“Me has atrapado, Señor”

(Elías, 20:7)

Dios nos atrajo poco a poco y nos atrapó. Estamos capturados por Jesús. Yo mismo me encomendé a Él diciendo, “Padre: Tú eres mi Dios. Te entrego todo mi ser”. (Salmo 71)

 

La fe es el mayor don. Es nuestra confianza y nuestra esperanza en la vida. La fe te da el significado y el objetivo de tu vida. Si saboreamos con detenimiento la fe que hemos recibido, podremos vivir felices y agradecidos.

Yo me sentía vacío. Me sentía como la tierra seca. Buscaba algo que me llenara este vacío, pero no conocía el lugar donde estaba Dios.

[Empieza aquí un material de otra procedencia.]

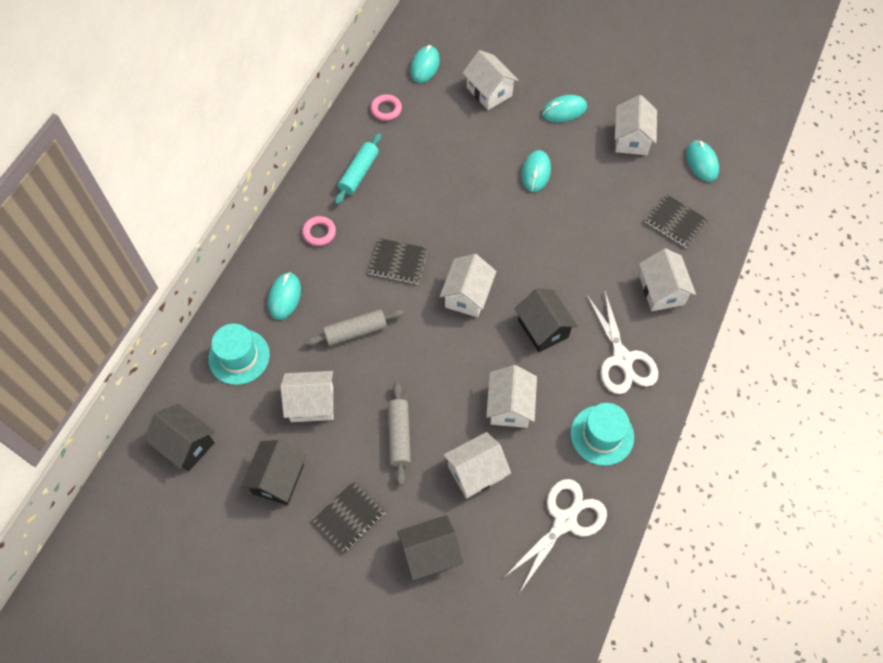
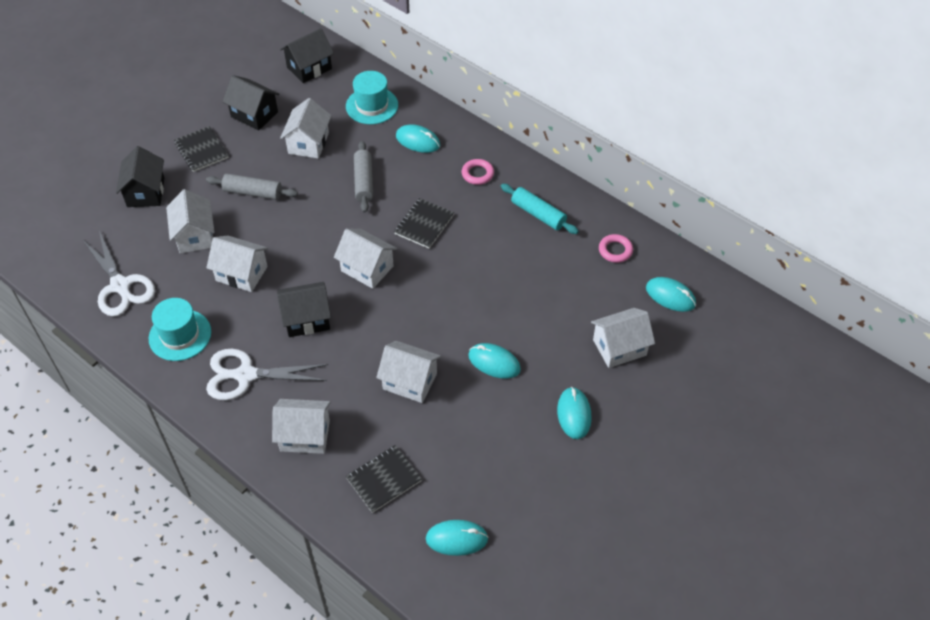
camera: 105 degrees right, 10 degrees down
(631, 139) = (513, 472): white house -> white house (410, 381)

Dios está en la parte más profunda de las cosas. Está en lo más hondo de mí, de otros, de la naturaleza y el arte, atrayéndonos como un pequeño imán.

Yo me sentía bien hablando con mi yo interior y sentí que me acercaba por la atracción de la fuerza magnética de Dios y me quedé pegado a Él.

¿Para qué me había cautivado? Jesús me dio la respuesta: “Niégate a ti mismo. Día tras día debes tomar tu cruz y seguirme.” Seguir a Jesús como “El Camino” y “compañero de camino”, significa llevar una vida plena al lado de Jesús.

Esa fe, en palabras de Jeremías, “está en mi corazón, en mis huesos.”

Sin embargo, como dijo F. Mauriac, “la fe no se pierde. Puedes perder tu cartera o tu paraguas, pero la fe en sí no. Sin embargo, vivir según la fe es una costumbre muy fácil de perder.”

Por eso es necesario vivir la fe cada día como el primer día, como cuando afinas las cuerdas de la guitarra.

La manera de hacerlo es rezar profundamente con el corazón y amar profundamente.